Source records —
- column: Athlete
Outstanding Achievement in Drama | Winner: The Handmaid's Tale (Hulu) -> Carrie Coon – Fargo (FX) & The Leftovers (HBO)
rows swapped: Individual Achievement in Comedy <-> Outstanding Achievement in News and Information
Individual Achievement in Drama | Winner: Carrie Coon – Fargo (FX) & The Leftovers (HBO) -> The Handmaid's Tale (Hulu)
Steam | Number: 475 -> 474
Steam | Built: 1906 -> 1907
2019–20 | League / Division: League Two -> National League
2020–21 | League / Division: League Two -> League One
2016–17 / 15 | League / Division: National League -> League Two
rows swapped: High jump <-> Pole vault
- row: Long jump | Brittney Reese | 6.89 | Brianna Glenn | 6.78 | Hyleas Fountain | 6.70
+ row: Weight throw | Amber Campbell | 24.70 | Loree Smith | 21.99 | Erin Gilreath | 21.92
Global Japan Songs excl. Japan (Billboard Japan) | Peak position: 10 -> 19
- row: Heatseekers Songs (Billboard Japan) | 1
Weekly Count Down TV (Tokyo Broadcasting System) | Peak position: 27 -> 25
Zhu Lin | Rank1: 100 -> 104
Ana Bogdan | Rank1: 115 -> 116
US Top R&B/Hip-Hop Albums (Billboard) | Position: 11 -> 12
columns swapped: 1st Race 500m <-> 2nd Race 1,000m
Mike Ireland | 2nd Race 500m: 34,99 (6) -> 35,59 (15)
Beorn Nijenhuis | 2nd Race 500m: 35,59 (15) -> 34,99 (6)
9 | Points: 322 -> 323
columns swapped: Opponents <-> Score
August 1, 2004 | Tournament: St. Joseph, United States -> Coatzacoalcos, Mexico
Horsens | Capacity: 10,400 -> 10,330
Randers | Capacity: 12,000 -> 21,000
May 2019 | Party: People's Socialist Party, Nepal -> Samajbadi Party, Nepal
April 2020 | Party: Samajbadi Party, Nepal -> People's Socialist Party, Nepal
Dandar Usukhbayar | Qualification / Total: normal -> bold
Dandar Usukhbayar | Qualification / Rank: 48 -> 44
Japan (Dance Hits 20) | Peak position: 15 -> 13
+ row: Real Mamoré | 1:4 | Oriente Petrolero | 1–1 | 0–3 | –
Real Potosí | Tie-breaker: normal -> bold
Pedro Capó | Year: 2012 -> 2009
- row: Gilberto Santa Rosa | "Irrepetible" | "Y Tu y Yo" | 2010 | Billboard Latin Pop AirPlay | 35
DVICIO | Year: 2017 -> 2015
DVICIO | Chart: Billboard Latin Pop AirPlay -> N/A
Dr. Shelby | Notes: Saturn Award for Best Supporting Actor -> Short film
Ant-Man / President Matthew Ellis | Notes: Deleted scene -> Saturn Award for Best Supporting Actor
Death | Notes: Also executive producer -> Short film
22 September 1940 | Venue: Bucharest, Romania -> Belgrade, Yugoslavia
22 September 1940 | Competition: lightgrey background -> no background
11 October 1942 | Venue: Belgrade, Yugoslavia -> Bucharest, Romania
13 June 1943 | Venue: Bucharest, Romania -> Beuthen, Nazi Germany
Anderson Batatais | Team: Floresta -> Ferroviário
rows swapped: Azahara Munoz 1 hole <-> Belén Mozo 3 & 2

Problem —
Return the lines from the start of the records through the line containing "rows swapped: Individual", with both ends included, and copy them without any change.

Problem solution —
- column: Athlete
Outstanding Achievement in Drama | Winner: The Handmaid's Tale (Hulu) -> Carrie Coon – Fargo (FX) & The Leftovers (HBO)
rows swapped: Individual Achievement in Comedy <-> Outstanding Achievement in News and Information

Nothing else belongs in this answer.